[Opening RECORDS SHOWN section]

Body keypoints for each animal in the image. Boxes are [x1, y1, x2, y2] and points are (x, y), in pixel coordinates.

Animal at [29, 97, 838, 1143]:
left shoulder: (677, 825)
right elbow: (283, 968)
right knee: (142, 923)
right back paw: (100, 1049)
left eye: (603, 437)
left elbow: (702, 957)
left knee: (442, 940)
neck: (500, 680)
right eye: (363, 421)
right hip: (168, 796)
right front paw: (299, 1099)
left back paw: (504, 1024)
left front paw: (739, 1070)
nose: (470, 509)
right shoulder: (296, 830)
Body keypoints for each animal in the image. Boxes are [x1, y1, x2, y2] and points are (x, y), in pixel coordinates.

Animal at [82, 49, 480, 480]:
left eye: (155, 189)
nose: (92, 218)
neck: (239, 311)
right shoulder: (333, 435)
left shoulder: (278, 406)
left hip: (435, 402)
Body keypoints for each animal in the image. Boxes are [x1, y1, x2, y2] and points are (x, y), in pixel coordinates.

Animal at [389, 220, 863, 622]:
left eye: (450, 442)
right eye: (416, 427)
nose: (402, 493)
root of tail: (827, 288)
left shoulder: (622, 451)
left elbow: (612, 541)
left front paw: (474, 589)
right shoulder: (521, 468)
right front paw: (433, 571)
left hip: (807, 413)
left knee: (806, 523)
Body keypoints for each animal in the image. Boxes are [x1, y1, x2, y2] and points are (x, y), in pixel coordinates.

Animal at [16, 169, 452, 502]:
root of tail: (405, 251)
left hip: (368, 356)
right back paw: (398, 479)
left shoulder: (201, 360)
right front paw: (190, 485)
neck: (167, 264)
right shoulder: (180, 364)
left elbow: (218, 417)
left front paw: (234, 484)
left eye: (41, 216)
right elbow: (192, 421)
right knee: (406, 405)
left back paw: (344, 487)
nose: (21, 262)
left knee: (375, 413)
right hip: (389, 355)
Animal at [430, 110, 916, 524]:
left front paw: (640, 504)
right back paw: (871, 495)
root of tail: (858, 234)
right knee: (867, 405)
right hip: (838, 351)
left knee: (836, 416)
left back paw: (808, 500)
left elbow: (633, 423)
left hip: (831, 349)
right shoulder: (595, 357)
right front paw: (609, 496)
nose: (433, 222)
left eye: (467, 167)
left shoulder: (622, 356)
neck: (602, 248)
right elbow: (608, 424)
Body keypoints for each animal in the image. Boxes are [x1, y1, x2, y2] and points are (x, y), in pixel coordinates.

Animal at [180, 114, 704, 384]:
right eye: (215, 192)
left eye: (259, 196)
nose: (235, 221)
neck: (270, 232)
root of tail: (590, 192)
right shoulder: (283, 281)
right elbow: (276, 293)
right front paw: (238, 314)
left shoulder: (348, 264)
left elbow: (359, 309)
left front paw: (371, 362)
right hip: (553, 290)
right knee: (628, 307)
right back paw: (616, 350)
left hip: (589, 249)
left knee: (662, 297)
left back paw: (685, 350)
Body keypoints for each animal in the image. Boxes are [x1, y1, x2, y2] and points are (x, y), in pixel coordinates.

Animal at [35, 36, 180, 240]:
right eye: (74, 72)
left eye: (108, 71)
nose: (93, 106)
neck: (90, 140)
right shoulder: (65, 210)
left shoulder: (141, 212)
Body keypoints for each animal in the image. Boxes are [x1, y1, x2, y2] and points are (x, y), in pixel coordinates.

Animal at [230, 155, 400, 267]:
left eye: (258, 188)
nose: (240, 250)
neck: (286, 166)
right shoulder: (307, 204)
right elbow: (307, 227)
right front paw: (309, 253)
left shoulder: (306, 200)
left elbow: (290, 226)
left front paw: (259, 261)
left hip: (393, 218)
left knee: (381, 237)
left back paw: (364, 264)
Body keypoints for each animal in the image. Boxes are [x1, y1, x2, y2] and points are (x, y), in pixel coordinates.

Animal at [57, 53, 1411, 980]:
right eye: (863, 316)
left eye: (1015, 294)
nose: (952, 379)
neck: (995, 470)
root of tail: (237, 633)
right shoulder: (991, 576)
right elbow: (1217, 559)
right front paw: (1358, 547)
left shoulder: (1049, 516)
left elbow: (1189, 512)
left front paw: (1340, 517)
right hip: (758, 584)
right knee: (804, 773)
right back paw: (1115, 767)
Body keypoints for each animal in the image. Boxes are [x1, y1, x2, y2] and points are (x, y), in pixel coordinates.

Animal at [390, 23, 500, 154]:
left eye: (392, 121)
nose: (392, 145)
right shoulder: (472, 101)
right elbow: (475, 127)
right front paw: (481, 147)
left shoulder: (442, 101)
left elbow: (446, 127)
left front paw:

[Closing RECORDS SHOWN section]

» **WHAT IS EXPECTED**:
Write out again, exactly as they appear above, the lines from the one containing "right knee: (804, 773)" to the final line, and only those.

» **OUTPUT OF THE TASK**:
right knee: (804, 773)
right back paw: (1115, 767)
Body keypoints for each animal in the image. Boxes are [x1, y1, x2, y2] and points are (x, y), in pixel coordinates.

Animal at [390, 23, 500, 154]:
left eye: (392, 121)
nose: (392, 145)
right shoulder: (472, 101)
right elbow: (475, 127)
right front paw: (481, 147)
left shoulder: (442, 101)
left elbow: (446, 127)
left front paw:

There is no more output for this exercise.